- [RECORDS FOR THIS EXERCISE]
__________________________________________________

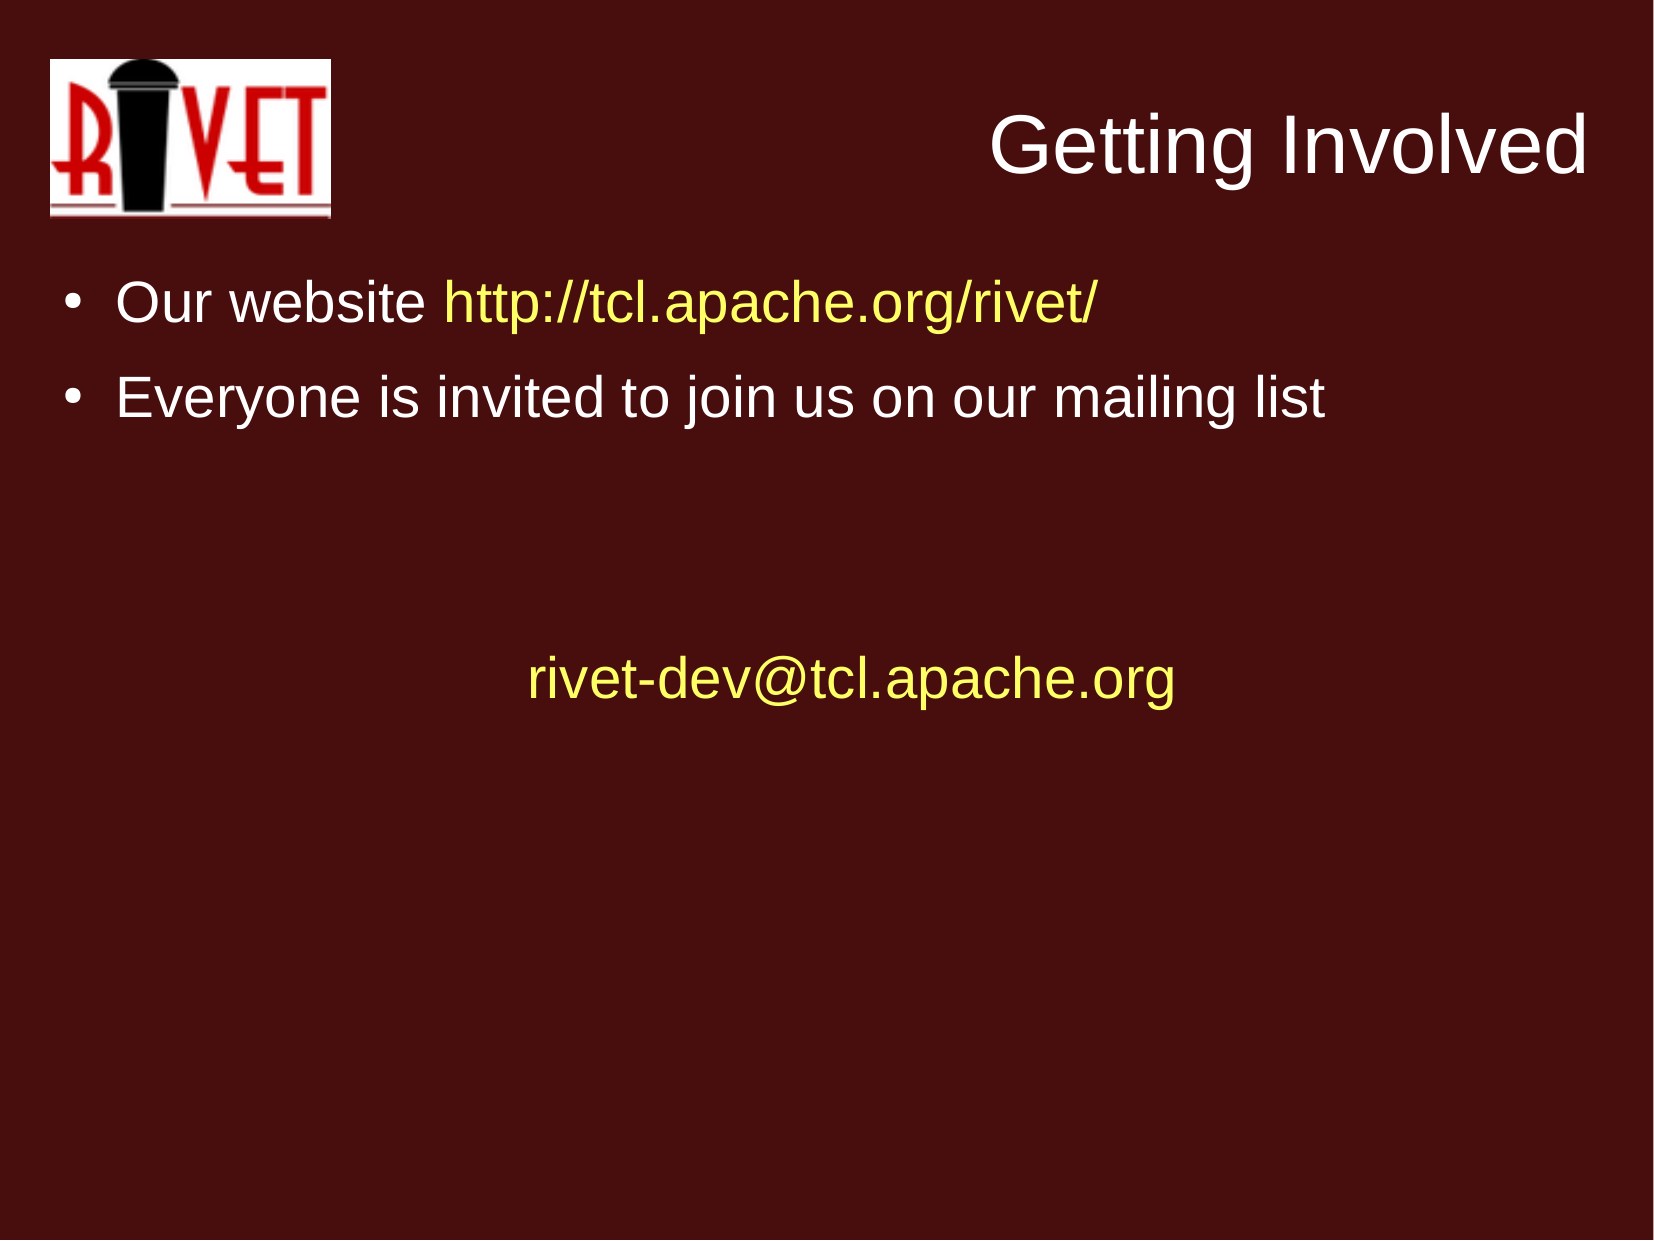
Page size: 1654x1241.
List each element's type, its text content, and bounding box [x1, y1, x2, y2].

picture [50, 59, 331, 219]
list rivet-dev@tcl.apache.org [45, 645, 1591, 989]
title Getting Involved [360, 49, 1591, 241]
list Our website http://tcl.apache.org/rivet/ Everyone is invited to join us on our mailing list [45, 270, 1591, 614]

__________________________________________________

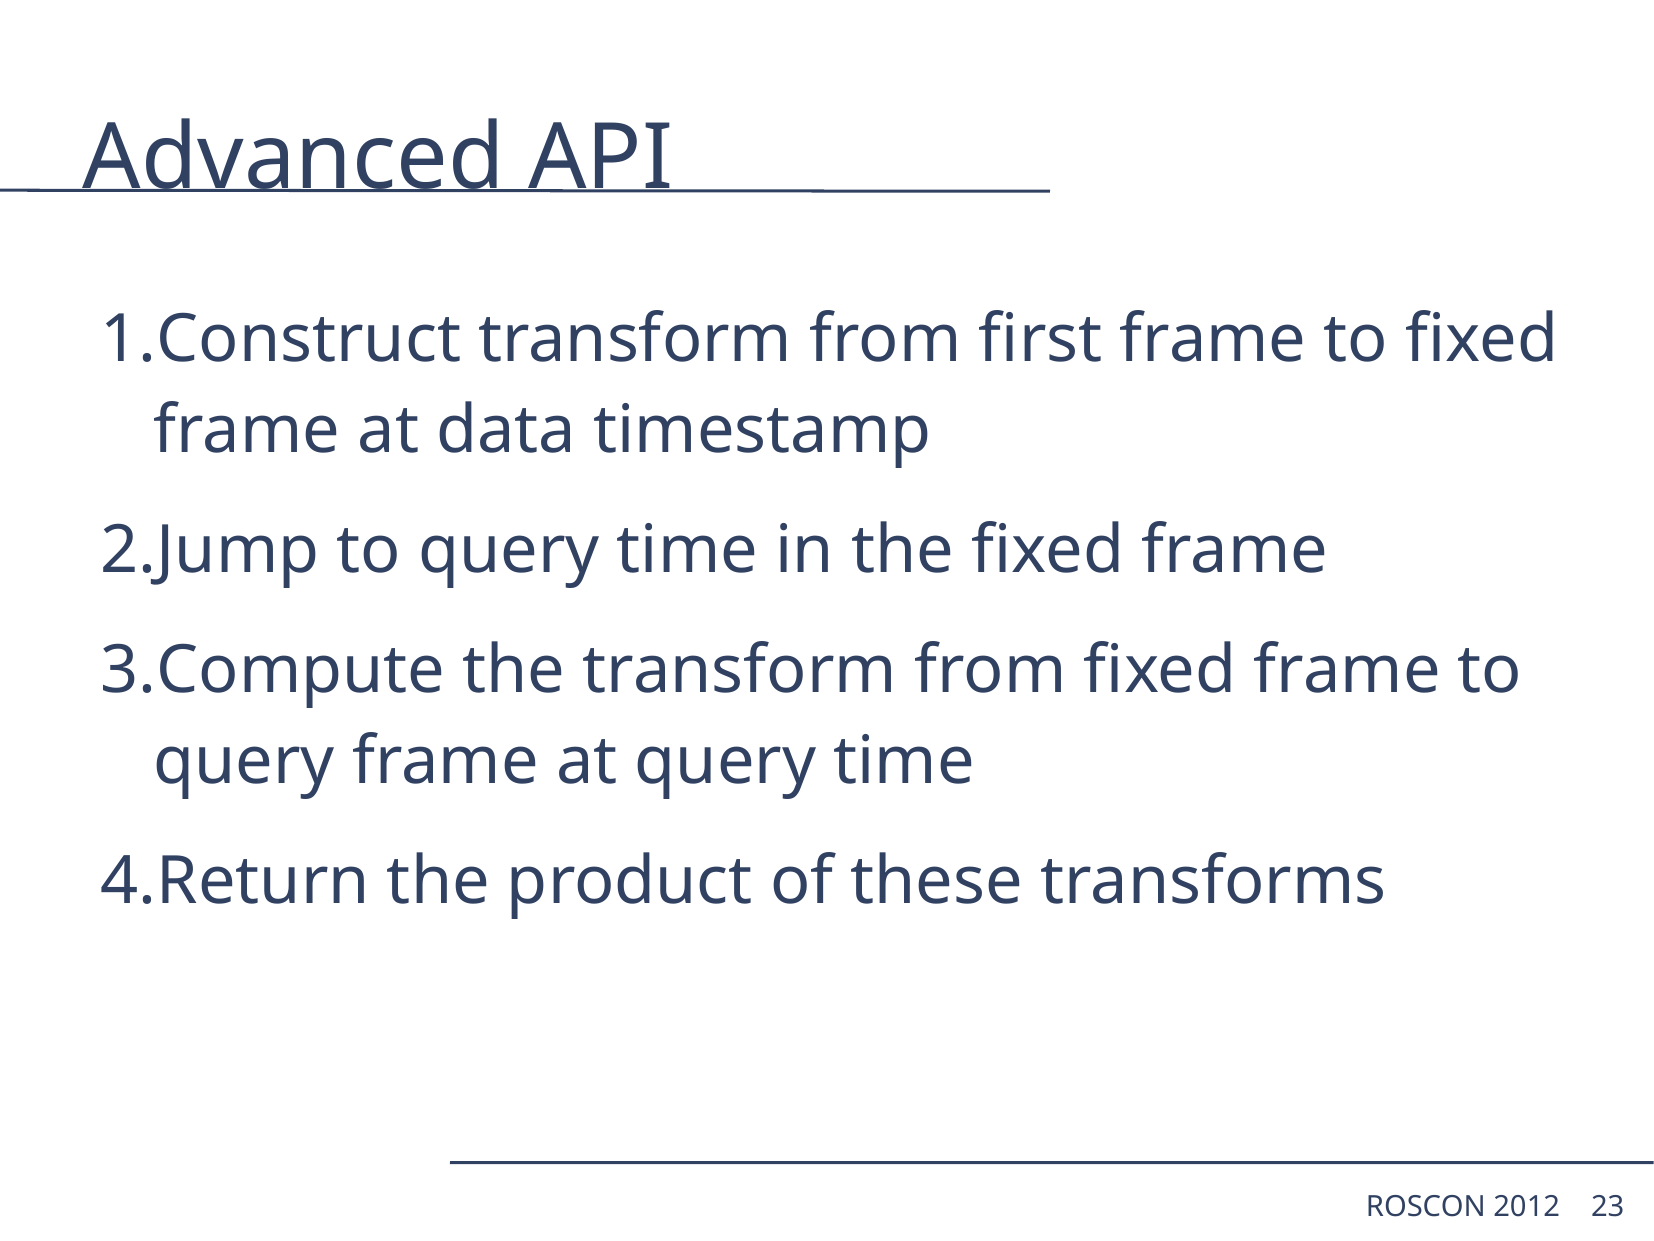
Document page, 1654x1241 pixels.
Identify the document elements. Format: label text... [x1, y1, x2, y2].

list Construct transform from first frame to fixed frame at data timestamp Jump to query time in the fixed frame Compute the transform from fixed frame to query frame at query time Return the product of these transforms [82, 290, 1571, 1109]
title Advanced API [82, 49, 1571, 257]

__________________________________________________

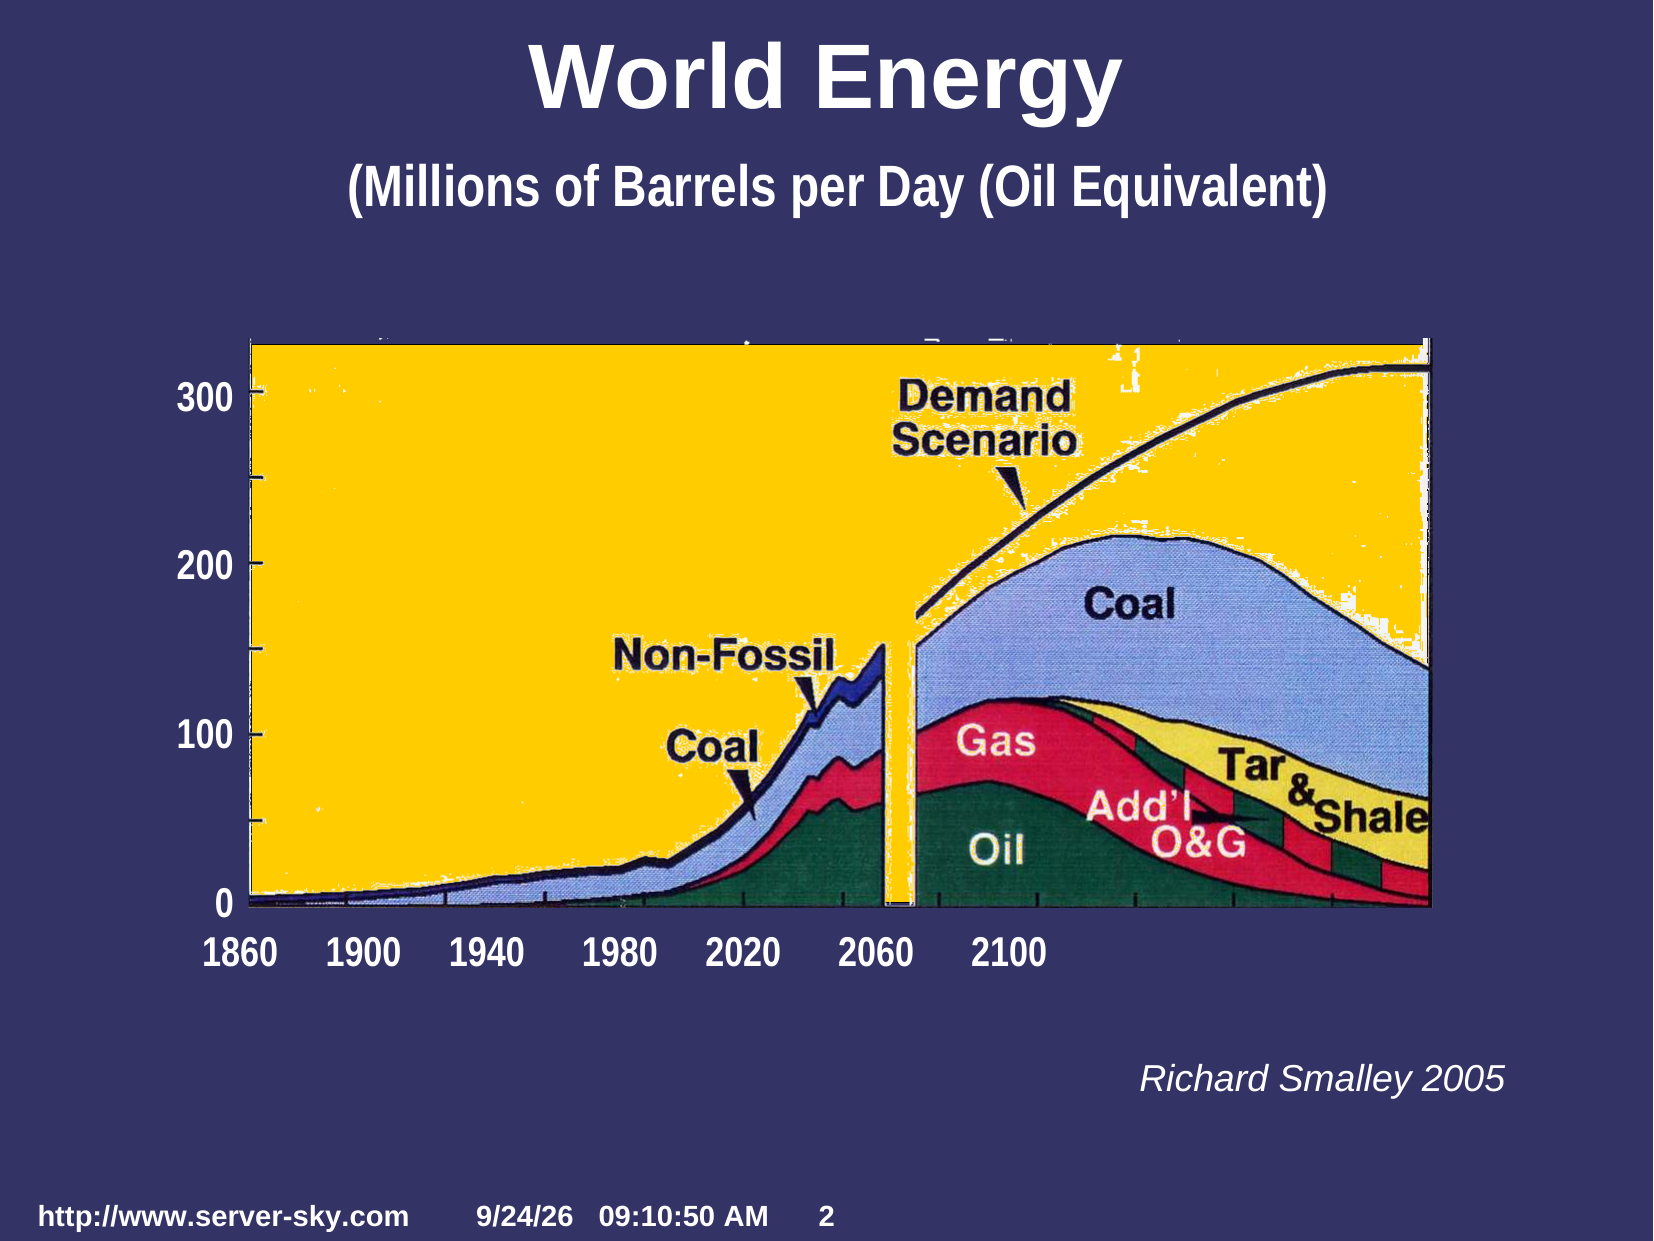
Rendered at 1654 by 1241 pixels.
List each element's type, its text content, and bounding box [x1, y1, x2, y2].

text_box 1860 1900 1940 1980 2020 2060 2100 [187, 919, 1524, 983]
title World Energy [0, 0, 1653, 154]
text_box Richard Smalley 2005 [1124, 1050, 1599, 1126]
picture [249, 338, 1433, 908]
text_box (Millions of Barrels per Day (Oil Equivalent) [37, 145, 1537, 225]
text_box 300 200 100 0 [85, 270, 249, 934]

__________________________________________________

- [AIM]
Copy out the data lines exactly as they are, beginning at the line containing "Document page, 1654x1241 pixels." and ending at the line containing "title Advanced API [82, 49, 1571, 257]", including both.

- [REPLY TO THE TASK]
Document page, 1654x1241 pixels.
Identify the document elements. Format: label text... [x1, y1, x2, y2].

list Construct transform from first frame to fixed frame at data timestamp Jump to query time in the fixed frame Compute the transform from fixed frame to query frame at query time Return the product of these transforms [82, 290, 1571, 1109]
title Advanced API [82, 49, 1571, 257]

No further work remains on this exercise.